Segment Open

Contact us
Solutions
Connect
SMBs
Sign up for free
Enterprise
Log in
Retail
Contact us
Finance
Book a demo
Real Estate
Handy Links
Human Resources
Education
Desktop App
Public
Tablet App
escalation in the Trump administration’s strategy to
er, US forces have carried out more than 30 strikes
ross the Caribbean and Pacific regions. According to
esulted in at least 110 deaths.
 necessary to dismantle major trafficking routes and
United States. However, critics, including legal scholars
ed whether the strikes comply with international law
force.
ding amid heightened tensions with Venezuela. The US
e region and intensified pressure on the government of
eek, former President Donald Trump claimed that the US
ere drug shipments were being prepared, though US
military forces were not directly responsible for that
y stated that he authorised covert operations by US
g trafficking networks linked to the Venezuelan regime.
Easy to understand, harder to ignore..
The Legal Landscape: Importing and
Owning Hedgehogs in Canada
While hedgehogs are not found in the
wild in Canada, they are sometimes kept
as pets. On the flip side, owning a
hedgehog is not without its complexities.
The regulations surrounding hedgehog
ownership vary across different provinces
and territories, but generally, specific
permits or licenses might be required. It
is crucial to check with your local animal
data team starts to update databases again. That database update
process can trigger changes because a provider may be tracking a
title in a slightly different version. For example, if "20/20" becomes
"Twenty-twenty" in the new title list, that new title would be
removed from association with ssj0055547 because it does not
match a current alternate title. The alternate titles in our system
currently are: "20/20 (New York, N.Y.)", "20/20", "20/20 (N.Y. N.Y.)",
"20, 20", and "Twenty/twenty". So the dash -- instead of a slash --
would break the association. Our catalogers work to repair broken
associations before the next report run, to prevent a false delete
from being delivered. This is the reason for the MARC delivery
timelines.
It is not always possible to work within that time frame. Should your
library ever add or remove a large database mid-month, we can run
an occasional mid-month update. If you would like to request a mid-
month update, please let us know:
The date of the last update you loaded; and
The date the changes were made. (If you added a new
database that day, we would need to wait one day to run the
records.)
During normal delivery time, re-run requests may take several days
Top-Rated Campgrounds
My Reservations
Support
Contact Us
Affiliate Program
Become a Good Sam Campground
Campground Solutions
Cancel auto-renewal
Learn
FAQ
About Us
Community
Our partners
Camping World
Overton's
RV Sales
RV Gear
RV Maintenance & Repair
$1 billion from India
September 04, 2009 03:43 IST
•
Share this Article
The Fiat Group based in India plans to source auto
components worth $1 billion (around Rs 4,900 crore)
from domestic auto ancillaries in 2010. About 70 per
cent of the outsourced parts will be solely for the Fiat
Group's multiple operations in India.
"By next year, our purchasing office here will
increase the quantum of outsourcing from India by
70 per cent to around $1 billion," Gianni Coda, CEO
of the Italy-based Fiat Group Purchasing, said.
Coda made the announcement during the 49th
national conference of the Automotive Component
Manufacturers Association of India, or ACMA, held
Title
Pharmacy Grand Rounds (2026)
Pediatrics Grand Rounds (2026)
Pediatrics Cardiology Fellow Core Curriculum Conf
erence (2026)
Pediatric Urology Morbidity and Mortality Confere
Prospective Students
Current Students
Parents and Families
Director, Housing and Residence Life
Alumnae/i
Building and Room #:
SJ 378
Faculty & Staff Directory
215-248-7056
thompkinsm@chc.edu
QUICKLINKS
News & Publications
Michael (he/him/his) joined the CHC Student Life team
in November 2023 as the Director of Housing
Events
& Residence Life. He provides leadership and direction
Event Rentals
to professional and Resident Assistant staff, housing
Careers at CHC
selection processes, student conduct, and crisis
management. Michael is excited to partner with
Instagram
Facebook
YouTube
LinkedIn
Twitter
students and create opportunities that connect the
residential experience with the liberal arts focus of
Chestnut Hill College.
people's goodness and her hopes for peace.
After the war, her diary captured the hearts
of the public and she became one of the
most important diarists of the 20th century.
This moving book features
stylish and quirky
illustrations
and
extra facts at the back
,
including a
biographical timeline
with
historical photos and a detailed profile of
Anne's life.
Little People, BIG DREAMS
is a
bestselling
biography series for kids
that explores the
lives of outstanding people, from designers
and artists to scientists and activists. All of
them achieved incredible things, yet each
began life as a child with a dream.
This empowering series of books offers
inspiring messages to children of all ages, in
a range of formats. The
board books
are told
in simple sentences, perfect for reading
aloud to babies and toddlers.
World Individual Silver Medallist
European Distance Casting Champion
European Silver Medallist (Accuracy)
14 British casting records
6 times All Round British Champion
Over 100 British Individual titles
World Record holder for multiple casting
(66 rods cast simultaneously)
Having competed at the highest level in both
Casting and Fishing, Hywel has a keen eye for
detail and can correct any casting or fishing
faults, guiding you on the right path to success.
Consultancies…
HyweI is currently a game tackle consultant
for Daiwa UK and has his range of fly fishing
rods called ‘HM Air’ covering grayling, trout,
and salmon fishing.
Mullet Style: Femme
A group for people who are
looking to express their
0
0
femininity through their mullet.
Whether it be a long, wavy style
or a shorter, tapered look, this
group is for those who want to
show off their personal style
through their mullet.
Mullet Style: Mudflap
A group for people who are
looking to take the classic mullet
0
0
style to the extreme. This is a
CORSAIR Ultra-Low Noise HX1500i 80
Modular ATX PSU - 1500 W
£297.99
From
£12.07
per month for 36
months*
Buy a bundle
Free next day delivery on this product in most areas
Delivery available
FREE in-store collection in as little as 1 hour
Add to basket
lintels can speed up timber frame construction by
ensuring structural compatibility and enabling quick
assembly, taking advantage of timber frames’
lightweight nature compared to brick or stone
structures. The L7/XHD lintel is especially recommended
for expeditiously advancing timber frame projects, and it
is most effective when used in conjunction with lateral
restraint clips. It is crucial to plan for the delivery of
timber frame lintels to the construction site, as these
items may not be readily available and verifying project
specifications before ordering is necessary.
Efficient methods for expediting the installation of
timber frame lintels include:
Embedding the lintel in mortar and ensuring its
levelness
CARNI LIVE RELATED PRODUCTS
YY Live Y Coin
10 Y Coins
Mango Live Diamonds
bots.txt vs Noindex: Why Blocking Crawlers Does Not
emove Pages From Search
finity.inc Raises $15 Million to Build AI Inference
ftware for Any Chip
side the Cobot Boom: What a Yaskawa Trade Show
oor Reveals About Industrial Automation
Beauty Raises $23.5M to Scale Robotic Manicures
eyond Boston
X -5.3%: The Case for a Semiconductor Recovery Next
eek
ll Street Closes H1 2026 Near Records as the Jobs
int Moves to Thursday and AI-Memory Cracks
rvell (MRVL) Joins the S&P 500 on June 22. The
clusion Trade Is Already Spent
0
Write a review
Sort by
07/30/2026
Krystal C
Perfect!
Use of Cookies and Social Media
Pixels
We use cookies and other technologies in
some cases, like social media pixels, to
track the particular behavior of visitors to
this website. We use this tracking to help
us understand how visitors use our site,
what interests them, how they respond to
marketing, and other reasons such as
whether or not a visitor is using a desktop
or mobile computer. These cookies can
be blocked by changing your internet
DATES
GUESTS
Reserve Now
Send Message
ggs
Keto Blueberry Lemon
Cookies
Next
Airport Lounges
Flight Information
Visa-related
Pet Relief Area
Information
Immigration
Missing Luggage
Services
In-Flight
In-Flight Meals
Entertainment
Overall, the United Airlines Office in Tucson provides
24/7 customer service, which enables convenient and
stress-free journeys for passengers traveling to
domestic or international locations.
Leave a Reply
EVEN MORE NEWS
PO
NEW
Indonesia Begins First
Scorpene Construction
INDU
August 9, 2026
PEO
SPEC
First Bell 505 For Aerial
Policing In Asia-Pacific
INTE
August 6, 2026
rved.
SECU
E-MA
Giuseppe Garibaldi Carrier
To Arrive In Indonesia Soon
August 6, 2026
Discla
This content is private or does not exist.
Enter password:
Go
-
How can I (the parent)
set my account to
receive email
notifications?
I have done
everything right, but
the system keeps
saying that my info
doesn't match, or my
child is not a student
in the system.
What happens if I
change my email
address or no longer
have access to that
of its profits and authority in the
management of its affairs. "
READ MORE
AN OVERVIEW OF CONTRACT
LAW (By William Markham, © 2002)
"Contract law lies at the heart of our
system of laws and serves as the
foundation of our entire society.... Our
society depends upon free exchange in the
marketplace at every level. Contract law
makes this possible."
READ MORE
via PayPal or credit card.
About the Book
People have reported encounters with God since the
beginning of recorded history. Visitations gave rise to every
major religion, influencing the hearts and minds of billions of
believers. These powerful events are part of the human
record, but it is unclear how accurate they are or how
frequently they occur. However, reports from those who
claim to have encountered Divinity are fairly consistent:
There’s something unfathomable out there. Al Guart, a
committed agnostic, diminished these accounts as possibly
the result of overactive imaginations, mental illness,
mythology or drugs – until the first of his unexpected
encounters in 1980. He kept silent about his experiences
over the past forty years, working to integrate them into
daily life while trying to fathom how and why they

Segment Closed

Work to be completed =
Reproduce the material from its first line through the line containing "wild in Canada, they are sometimes kept", switching "strikes" to "attacks" and leaving everything else unchanged.

Reply to the task =
Contact us
Solutions
Connect
SMBs
Sign up for free
Enterprise
Log in
Retail
Contact us
Finance
Book a demo
Real Estate
Handy Links
Human Resources
Education
Desktop App
Public
Tablet App
escalation in the Trump administration’s strategy to
er, US forces have carried out more than 30 attacks
ross the Caribbean and Pacific regions. According to
esulted in at least 110 deaths.
 necessary to dismantle major trafficking routes and
United States. However, critics, including legal scholars
ed whether the attacks comply with international law
force.
ding amid heightened tensions with Venezuela. The US
e region and intensified pressure on the government of
eek, former President Donald Trump claimed that the US
ere drug shipments were being prepared, though US
military forces were not directly responsible for that
y stated that he authorised covert operations by US
g trafficking networks linked to the Venezuelan regime.
Easy to understand, harder to ignore..
The Legal Landscape: Importing and
Owning Hedgehogs in Canada
While hedgehogs are not found in the
wild in Canada, they are sometimes kept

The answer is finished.